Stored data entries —
_ _ _ _ _

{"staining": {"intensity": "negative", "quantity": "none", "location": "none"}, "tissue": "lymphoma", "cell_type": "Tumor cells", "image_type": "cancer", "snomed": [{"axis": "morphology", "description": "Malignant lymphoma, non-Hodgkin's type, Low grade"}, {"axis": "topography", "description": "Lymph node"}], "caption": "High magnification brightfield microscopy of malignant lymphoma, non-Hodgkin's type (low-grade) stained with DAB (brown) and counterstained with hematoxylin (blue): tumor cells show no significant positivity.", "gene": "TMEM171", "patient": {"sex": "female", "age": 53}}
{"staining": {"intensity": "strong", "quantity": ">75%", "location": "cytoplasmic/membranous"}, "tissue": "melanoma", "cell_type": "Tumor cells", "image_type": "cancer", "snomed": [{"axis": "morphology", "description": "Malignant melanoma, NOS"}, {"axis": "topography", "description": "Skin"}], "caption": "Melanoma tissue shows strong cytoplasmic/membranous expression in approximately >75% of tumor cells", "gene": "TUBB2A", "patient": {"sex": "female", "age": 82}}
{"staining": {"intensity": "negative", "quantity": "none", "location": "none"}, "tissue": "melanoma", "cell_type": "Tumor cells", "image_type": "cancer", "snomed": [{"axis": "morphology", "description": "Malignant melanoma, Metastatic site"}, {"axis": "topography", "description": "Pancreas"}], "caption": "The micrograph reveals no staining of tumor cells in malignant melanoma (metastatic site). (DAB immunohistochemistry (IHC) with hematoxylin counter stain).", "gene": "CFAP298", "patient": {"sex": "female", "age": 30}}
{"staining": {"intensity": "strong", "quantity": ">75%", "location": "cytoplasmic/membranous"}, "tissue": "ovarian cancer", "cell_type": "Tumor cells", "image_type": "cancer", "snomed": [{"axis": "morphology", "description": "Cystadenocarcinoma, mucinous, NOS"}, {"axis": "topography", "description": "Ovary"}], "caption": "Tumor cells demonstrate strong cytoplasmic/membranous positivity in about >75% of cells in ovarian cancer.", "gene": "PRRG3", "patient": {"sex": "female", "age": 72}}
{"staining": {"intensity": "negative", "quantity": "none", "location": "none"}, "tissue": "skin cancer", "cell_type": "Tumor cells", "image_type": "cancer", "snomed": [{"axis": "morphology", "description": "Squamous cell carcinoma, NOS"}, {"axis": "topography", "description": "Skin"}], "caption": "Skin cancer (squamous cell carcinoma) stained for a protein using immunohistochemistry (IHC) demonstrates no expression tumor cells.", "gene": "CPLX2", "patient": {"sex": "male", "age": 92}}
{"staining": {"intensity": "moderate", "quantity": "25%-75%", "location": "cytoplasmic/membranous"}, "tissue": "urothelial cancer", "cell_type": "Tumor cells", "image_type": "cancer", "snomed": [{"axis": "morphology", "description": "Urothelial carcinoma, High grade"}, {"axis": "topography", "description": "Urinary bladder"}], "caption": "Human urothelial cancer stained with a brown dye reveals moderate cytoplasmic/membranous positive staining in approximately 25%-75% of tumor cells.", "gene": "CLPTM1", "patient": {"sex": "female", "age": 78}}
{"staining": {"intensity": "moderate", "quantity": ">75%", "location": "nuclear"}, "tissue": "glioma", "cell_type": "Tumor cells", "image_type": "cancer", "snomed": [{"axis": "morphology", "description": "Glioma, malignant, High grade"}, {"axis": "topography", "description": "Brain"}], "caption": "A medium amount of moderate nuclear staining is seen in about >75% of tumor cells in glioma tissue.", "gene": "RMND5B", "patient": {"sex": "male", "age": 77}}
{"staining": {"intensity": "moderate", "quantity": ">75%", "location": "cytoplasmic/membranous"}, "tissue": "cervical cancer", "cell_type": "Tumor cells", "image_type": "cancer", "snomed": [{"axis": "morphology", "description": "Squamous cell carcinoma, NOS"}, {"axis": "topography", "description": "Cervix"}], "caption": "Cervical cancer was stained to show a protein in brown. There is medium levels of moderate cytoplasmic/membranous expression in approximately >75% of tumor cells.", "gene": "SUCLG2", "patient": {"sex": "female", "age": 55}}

_ _ _ _ _

Word for word, write out the data.

{"staining": {"intensity": "negative", "quantity": "none", "location": "none"}, "tissue": "lymphoma", "cell_type": "Tumor cells", "image_type": "cancer", "snomed": [{"axis": "morphology", "description": "Malignant lymphoma, non-Hodgkin's type, Low grade"}, {"axis": "topography", "description": "Lymph node"}], "caption": "High magnification brightfield microscopy of malignant lymphoma, non-Hodgkin's type (low-grade) stained with DAB (brown) and counterstained with hematoxylin (blue): tumor cells show no significant positivity.", "gene": "TMEM171", "patient": {"sex": "female", "age": 53}}
{"staining": {"intensity": "strong", "quantity": ">75%", "location": "cytoplasmic/membranous"}, "tissue": "melanoma", "cell_type": "Tumor cells", "image_type": "cancer", "snomed": [{"axis": "morphology", "description": "Malignant melanoma, NOS"}, {"axis": "topography", "description": "Skin"}], "caption": "Melanoma tissue shows strong cytoplasmic/membranous expression in approximately >75% of tumor cells", "gene": "TUBB2A", "patient": {"sex": "female", "age": 82}}
{"staining": {"intensity": "negative", "quantity": "none", "location": "none"}, "tissue": "melanoma", "cell_type": "Tumor cells", "image_type": "cancer", "snomed": [{"axis": "morphology", "description": "Malignant melanoma, Metastatic site"}, {"axis": "topography", "description": "Pancreas"}], "caption": "The micrograph reveals no staining of tumor cells in malignant melanoma (metastatic site). (DAB immunohistochemistry (IHC) with hematoxylin counter stain).", "gene": "CFAP298", "patient": {"sex": "female", "age": 30}}
{"staining": {"intensity": "strong", "quantity": ">75%", "location": "cytoplasmic/membranous"}, "tissue": "ovarian cancer", "cell_type": "Tumor cells", "image_type": "cancer", "snomed": [{"axis": "morphology", "description": "Cystadenocarcinoma, mucinous, NOS"}, {"axis": "topography", "description": "Ovary"}], "caption": "Tumor cells demonstrate strong cytoplasmic/membranous positivity in about >75% of cells in ovarian cancer.", "gene": "PRRG3", "patient": {"sex": "female", "age": 72}}
{"staining": {"intensity": "negative", "quantity": "none", "location": "none"}, "tissue": "skin cancer", "cell_type": "Tumor cells", "image_type": "cancer", "snomed": [{"axis": "morphology", "description": "Squamous cell carcinoma, NOS"}, {"axis": "topography", "description": "Skin"}], "caption": "Skin cancer (squamous cell carcinoma) stained for a protein using immunohistochemistry (IHC) demonstrates no expression tumor cells.", "gene": "CPLX2", "patient": {"sex": "male", "age": 92}}
{"staining": {"intensity": "moderate", "quantity": "25%-75%", "location": "cytoplasmic/membranous"}, "tissue": "urothelial cancer", "cell_type": "Tumor cells", "image_type": "cancer", "snomed": [{"axis": "morphology", "description": "Urothelial carcinoma, High grade"}, {"axis": "topography", "description": "Urinary bladder"}], "caption": "Human urothelial cancer stained with a brown dye reveals moderate cytoplasmic/membranous positive staining in approximately 25%-75% of tumor cells.", "gene": "CLPTM1", "patient": {"sex": "female", "age": 78}}
{"staining": {"intensity": "moderate", "quantity": ">75%", "location": "nuclear"}, "tissue": "glioma", "cell_type": "Tumor cells", "image_type": "cancer", "snomed": [{"axis": "morphology", "description": "Glioma, malignant, High grade"}, {"axis": "topography", "description": "Brain"}], "caption": "A medium amount of moderate nuclear staining is seen in about >75% of tumor cells in glioma tissue.", "gene": "RMND5B", "patient": {"sex": "male", "age": 77}}
{"staining": {"intensity": "moderate", "quantity": ">75%", "location": "cytoplasmic/membranous"}, "tissue": "cervical cancer", "cell_type": "Tumor cells", "image_type": "cancer", "snomed": [{"axis": "morphology", "description": "Squamous cell carcinoma, NOS"}, {"axis": "topography", "description": "Cervix"}], "caption": "Cervical cancer was stained to show a protein in brown. There is medium levels of moderate cytoplasmic/membranous expression in approximately >75% of tumor cells.", "gene": "SUCLG2", "patient": {"sex": "female", "age": 55}}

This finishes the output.